The Temple of Hera with 6 x 15 column. The Pantheon in Athens - by comparison - has 8 x 17 columns. The Hera Temple was built in 475 BC and also collapsed but was re-erected in the mid 1950 using the existing material.

Arriving in Selinunte's tiny fishing harbor where the rotting seaweed greeted us with rather unpleasant smells

Museum site model of Selinunte's fortified part - the settled area was far bigger

The magnificent pillars of the Temple of Hera in the morning sun

The ruins of the much larger Temple of Zeus which had 8 x 17 pillars,, was 113m long, 54m wide and 30m high. The temple was under construction from 530 - 409 BC but never finished

Its large doldrums are flat and never fluted as Dorian columns usually are.

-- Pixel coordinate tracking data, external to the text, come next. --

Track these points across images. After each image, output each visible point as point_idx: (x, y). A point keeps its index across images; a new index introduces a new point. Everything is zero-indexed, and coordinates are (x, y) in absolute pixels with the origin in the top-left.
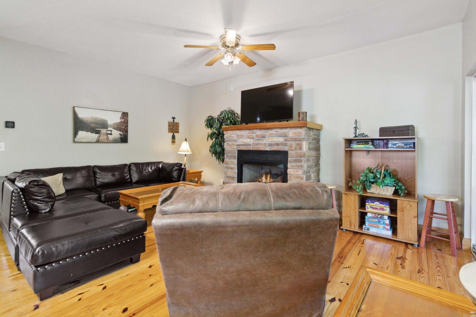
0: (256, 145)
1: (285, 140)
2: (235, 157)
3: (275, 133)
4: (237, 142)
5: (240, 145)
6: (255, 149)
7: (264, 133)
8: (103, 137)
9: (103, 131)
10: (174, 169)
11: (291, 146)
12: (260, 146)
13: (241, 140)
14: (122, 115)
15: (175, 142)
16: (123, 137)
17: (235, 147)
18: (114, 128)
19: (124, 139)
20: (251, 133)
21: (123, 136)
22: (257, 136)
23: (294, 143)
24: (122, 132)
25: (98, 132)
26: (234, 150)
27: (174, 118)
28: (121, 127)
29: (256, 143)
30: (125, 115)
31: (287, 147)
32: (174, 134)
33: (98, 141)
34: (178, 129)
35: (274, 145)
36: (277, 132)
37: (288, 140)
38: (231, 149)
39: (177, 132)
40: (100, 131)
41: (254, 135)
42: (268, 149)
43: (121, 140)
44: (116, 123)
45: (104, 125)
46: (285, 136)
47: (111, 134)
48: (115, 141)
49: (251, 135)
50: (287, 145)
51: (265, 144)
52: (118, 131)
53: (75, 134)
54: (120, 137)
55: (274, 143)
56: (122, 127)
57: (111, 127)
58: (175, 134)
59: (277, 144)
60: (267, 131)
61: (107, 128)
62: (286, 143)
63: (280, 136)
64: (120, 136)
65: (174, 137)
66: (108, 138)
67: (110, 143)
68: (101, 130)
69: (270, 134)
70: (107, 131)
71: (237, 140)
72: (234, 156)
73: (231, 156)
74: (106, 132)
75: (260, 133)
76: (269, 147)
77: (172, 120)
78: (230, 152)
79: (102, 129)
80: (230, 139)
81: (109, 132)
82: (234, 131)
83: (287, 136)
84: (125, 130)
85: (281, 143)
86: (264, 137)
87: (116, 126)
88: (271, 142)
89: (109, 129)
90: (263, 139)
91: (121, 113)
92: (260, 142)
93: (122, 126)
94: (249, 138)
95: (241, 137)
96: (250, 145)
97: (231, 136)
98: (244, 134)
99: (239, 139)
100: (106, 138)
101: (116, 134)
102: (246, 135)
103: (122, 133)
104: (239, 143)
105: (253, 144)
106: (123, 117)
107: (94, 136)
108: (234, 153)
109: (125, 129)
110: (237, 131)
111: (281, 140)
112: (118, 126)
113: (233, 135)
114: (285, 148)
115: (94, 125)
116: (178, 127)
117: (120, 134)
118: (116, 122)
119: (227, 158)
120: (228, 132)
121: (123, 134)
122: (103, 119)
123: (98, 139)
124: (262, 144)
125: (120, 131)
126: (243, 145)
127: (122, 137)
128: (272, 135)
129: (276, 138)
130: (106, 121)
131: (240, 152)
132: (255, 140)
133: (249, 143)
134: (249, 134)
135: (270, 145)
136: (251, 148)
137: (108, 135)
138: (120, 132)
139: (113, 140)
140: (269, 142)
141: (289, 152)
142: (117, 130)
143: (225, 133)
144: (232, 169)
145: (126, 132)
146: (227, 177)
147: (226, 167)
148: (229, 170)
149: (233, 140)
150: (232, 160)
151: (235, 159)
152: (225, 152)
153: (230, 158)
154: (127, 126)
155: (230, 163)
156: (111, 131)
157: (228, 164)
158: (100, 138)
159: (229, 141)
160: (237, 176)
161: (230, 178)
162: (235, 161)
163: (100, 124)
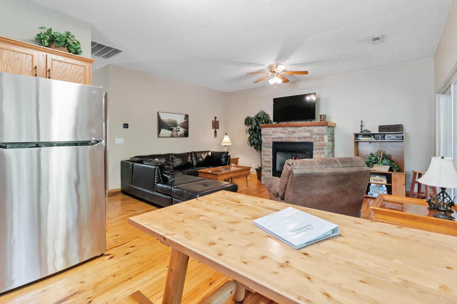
0: (288, 138)
1: (311, 135)
2: (271, 147)
3: (303, 129)
4: (272, 136)
5: (275, 138)
6: (287, 141)
7: (294, 130)
8: (174, 133)
9: (175, 129)
10: (223, 156)
11: (316, 139)
12: (291, 139)
13: (275, 134)
14: (185, 117)
15: (216, 136)
17: (271, 140)
18: (181, 127)
21: (186, 132)
22: (289, 132)
23: (318, 137)
25: (171, 130)
26: (270, 142)
27: (215, 118)
30: (187, 117)
31: (313, 139)
33: (172, 136)
34: (218, 126)
35: (302, 138)
36: (304, 128)
37: (313, 134)
38: (268, 141)
39: (218, 128)
41: (287, 131)
42: (297, 141)
43: (184, 135)
44: (182, 123)
45: (175, 125)
46: (311, 131)
47: (179, 131)
48: (181, 136)
49: (284, 131)
50: (313, 138)
51: (295, 137)
53: (159, 132)
55: (302, 136)
57: (179, 126)
58: (217, 130)
59: (305, 138)
60: (296, 128)
62: (312, 137)
63: (307, 132)
65: (215, 132)
66: (177, 134)
67: (179, 137)
68: (173, 128)
69: (299, 130)
71: (272, 134)
73: (267, 146)
75: (291, 129)
76: (298, 139)
78: (267, 143)
81: (178, 129)
82: (270, 128)
83: (312, 132)
85: (308, 137)
86: (294, 132)
87: (181, 125)
89: (178, 127)
90: (293, 134)
91: (184, 115)
92: (291, 136)
93: (185, 125)
94: (282, 133)
95: (276, 132)
96: (283, 138)
98: (278, 130)
101: (182, 131)
102: (280, 131)
104: (274, 137)
105: (285, 137)
107: (169, 133)
108: (270, 144)
109: (187, 127)
110: (272, 128)
111: (308, 134)
112: (183, 125)
113: (269, 131)
114: (312, 140)
115: (169, 125)
116: (219, 124)
117: (184, 131)
119: (264, 148)
120: (265, 128)
122: (174, 120)
124: (293, 138)
126: (277, 138)
127: (184, 133)
128: (301, 131)
129: (304, 133)
130: (176, 122)
131: (275, 144)
132: (287, 134)
133: (282, 137)
134: (283, 130)
135: (299, 138)
136: (284, 140)
137: (177, 132)
138: (184, 129)
139: (180, 135)
140: (299, 136)
141: (314, 143)
143: (262, 129)
144: (268, 155)
145: (188, 129)
146: (265, 161)
147: (263, 154)
148: (265, 156)
149: (269, 134)
150: (268, 149)
151: (270, 148)
152: (262, 143)
153: (267, 148)
154: (188, 125)
155: (267, 151)
156: (179, 128)
157: (265, 152)
158: (173, 134)
159: (266, 135)
160: (272, 161)
161: (266, 162)
162: (271, 150)
163: (173, 124)
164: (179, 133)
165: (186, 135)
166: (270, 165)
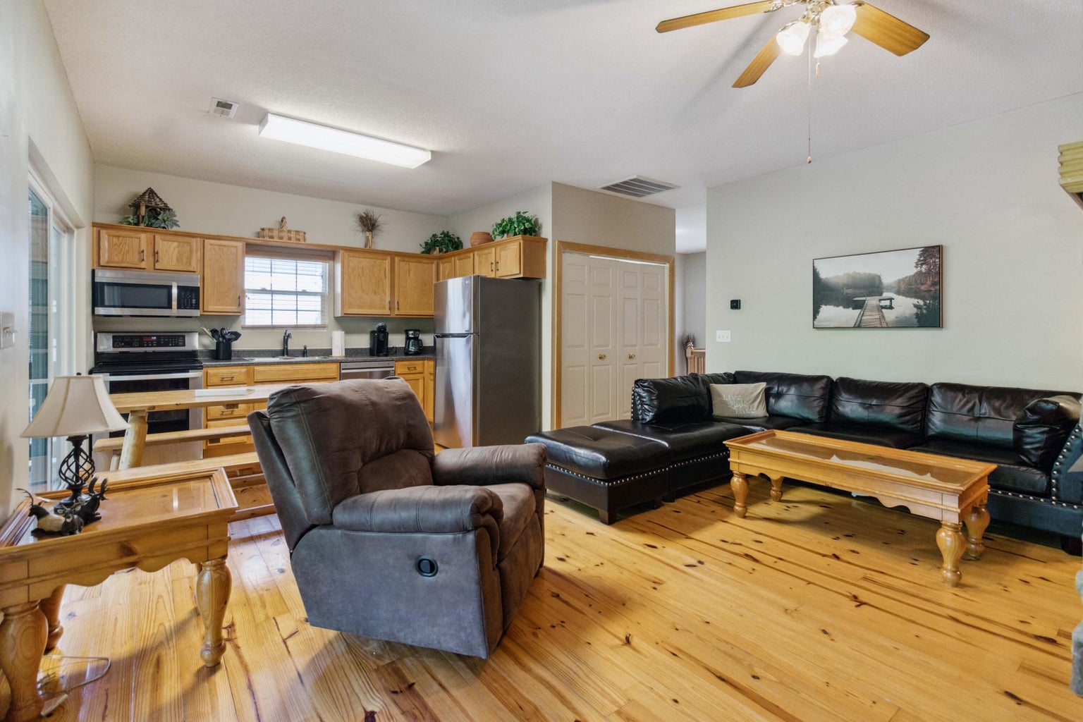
8: (870, 316)
9: (872, 301)
14: (922, 254)
16: (925, 311)
18: (899, 293)
19: (930, 318)
21: (926, 309)
24: (921, 299)
25: (859, 305)
28: (918, 286)
30: (933, 255)
33: (859, 326)
40: (864, 303)
44: (903, 280)
45: (874, 288)
47: (891, 307)
48: (902, 324)
52: (911, 297)
53: (815, 313)
54: (917, 314)
56: (923, 288)
57: (890, 289)
61: (881, 294)
64: (915, 310)
66: (883, 317)
67: (889, 328)
68: (865, 301)
70: (880, 300)
74: (878, 302)
79: (868, 298)
81: (887, 303)
84: (932, 293)
87: (903, 287)
89: (886, 295)
91: (918, 252)
93: (922, 284)
100: (878, 317)
101: (905, 306)
103: (921, 302)
106: (925, 260)
107: (851, 315)
109: (930, 291)
112: (911, 285)
115: (849, 292)
117: (916, 306)
118: (904, 277)
121: (925, 304)
122: (872, 274)
123: (859, 319)
125: (916, 297)
127: (922, 313)
130: (877, 280)
138: (917, 300)
139: (897, 322)
142: (907, 297)
156: (891, 299)
158: (865, 318)
163: (864, 287)
164: (890, 315)
165: (926, 319)
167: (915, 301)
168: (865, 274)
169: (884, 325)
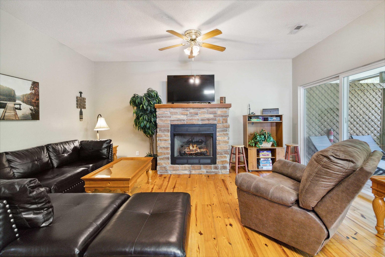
0: (190, 120)
1: (215, 116)
3: (206, 111)
4: (170, 118)
5: (174, 121)
6: (189, 123)
7: (197, 111)
8: (9, 113)
9: (10, 104)
10: (103, 147)
11: (219, 121)
12: (194, 121)
13: (175, 116)
14: (32, 85)
15: (82, 118)
16: (34, 112)
17: (169, 122)
18: (23, 102)
20: (185, 111)
21: (34, 111)
22: (190, 113)
23: (221, 118)
24: (33, 106)
26: (167, 125)
27: (81, 93)
28: (31, 100)
29: (190, 119)
30: (36, 86)
31: (216, 121)
32: (81, 109)
33: (3, 119)
34: (85, 105)
35: (205, 120)
36: (208, 110)
37: (217, 116)
38: (165, 124)
39: (84, 108)
40: (6, 105)
41: (188, 112)
42: (200, 123)
43: (32, 117)
44: (26, 95)
45: (10, 97)
46: (215, 113)
47: (20, 109)
48: (25, 118)
49: (185, 112)
50: (217, 119)
51: (198, 119)
52: (29, 105)
54: (31, 113)
55: (206, 118)
56: (33, 101)
57: (19, 99)
58: (83, 110)
59: (208, 120)
60: (199, 109)
61: (15, 101)
62: (216, 119)
63: (210, 114)
64: (30, 112)
65: (81, 113)
66: (16, 114)
67: (19, 120)
68: (6, 104)
69: (202, 112)
70: (15, 104)
71: (171, 116)
72: (168, 129)
73: (165, 130)
74: (14, 105)
75: (194, 111)
76: (201, 121)
77: (79, 95)
78: (164, 126)
79: (8, 102)
80: (163, 115)
81: (17, 106)
82: (168, 109)
83: (216, 114)
84: (36, 104)
85: (211, 118)
86: (197, 114)
87: (25, 99)
88: (203, 118)
89: (18, 102)
90: (196, 115)
92: (194, 118)
93: (33, 99)
94: (182, 114)
95: (176, 113)
96: (184, 120)
97: (165, 113)
98: (178, 112)
99: (173, 116)
100: (14, 114)
101: (26, 109)
102: (180, 112)
103: (33, 108)
104: (173, 119)
105: (187, 119)
106: (33, 88)
108: (168, 127)
109: (36, 103)
110: (171, 109)
111: (211, 116)
112: (28, 98)
113: (166, 112)
114: (215, 122)
116: (85, 102)
117: (31, 109)
118: (26, 94)
119: (160, 132)
120: (161, 109)
121: (34, 109)
122: (9, 89)
123: (3, 115)
124: (195, 120)
125: (31, 105)
126: (178, 120)
127: (33, 113)
128: (204, 113)
129: (207, 115)
130: (13, 93)
131: (174, 127)
132: (188, 116)
133: (183, 119)
134: (184, 112)
136: (185, 123)
137: (16, 110)
138: (31, 106)
140: (202, 118)
141: (218, 125)
142: (27, 104)
143: (157, 110)
144: (166, 140)
145: (38, 106)
146: (161, 148)
147: (159, 140)
148: (162, 142)
149: (166, 116)
150: (165, 134)
151: (168, 132)
152: (158, 126)
153: (163, 132)
154: (38, 100)
155: (163, 136)
156: (20, 105)
157: (161, 137)
158: (6, 114)
159: (163, 117)
160: (170, 146)
161: (163, 148)
162: (169, 134)
163: (6, 95)
164: (19, 113)
165: (35, 116)
166: (169, 152)
167: (30, 107)
168: (6, 87)
169: (17, 119)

Selinunte's Acropolis with the Temple of Apollo. Between 400 - 250 BC, the town changed several times hands between Greek rulers and Carthage and was eventually destroyed. When the Romans took over Sicily in 238 BC, they never bothered to rebuild it but created their own colony in Castelveterano - town for veterans. Selinunte decayed and the two surrounding rivers became malaria infested. Nobody maintained the Greek channels which had kept the town malaria free.

Ancient Selinunte heats up very quickly under the August sun - even in the morning

Jan looking at one of the few Phoenician mosaics which survived - the bull represents the Phoenician God Thal.

There are considerably more people on Selinunte Beach than in the ancient ruins

Time to get back to the AFAET - our skipper wanted to move east given the strong incoming west winds later in the afternoon

An hour later they hit us - sailing is fun with good wind but we needed a harbour for staying overnight - apparently all were full - question of price and negotiations? Yes of course!

We eventually found one in Sciacca, the old Norman town on Sicily's south coast - glad we can avoid a rocky night since the wind freshened up to 25 knots and will get even stronger towards the morning. We are now just 36 miles away from Agrigento with the wonderful Temple Valley. If the weather turns too bad tomorrow, we shall visit it by cab.